**What this task involves:**
Restate all of the records below exactly. Do not carry over any image.

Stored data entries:

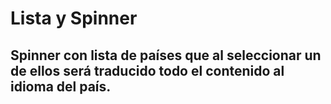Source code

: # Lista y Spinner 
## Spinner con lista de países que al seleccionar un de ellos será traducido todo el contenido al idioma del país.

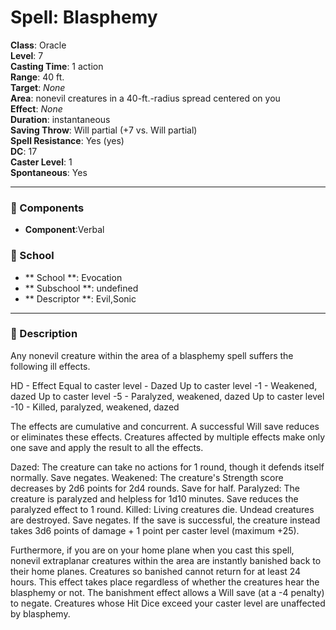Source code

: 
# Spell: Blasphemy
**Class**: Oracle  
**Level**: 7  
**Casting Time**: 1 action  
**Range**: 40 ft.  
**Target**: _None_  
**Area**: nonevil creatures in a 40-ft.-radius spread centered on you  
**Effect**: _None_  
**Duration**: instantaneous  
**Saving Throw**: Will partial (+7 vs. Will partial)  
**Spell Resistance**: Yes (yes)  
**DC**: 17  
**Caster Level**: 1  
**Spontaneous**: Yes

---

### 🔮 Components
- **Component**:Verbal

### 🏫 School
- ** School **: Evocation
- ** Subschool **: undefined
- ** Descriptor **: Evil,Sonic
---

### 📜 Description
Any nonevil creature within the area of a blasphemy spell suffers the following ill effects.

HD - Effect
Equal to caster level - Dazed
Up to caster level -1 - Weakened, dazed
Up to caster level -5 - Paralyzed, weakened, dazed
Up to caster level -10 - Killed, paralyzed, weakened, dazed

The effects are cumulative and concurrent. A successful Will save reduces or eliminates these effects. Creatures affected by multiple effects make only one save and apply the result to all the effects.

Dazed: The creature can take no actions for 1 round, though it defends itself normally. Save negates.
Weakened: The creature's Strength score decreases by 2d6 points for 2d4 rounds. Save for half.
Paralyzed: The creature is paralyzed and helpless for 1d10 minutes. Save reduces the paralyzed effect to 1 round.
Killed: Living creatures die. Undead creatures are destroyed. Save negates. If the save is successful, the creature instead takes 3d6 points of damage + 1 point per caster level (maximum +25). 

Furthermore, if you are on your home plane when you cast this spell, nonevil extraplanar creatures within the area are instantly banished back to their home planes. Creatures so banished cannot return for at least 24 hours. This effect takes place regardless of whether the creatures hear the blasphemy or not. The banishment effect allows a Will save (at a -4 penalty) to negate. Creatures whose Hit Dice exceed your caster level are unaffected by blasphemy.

**Answer for this exercise:**
Source code

: # Lista y Spinner 
## Spinner con lista de países que al seleccionar un de ellos será traducido todo el contenido al idioma del país.

Source code

: 
# Spell: Blasphemy
**Class**: Oracle  
**Level**: 7  
**Casting Time**: 1 action  
**Range**: 40 ft.  
**Target**: _None_  
**Area**: nonevil creatures in a 40-ft.-radius spread centered on you  
**Effect**: _None_  
**Duration**: instantaneous  
**Saving Throw**: Will partial (+7 vs. Will partial)  
**Spell Resistance**: Yes (yes)  
**DC**: 17  
**Caster Level**: 1  
**Spontaneous**: Yes

---

### 🔮 Components
- **Component**:Verbal

### 🏫 School
- ** School **: Evocation
- ** Subschool **: undefined
- ** Descriptor **: Evil,Sonic
---

### 📜 Description
Any nonevil creature within the area of a blasphemy spell suffers the following ill effects.

HD - Effect
Equal to caster level - Dazed
Up to caster level -1 - Weakened, dazed
Up to caster level -5 - Paralyzed, weakened, dazed
Up to caster level -10 - Killed, paralyzed, weakened, dazed

The effects are cumulative and concurrent. A successful Will save reduces or eliminates these effects. Creatures affected by multiple effects make only one save and apply the result to all the effects.

Dazed: The creature can take no actions for 1 round, though it defends itself normally. Save negates.
Weakened: The creature's Strength score decreases by 2d6 points for 2d4 rounds. Save for half.
Paralyzed: The creature is paralyzed and helpless for 1d10 minutes. Save reduces the paralyzed effect to 1 round.
Killed: Living creatures die. Undead creatures are destroyed. Save negates. If the save is successful, the creature instead takes 3d6 points of damage + 1 point per caster level (maximum +25). 

Furthermore, if you are on your home plane when you cast this spell, nonevil extraplanar creatures within the area are instantly banished back to their home planes. Creatures so banished cannot return for at least 24 hours. This effect takes place regardless of whether the creatures hear the blasphemy or not. The banishment effect allows a Will save (at a -4 penalty) to negate. Creatures whose Hit Dice exceed your caster level are unaffected by blasphemy.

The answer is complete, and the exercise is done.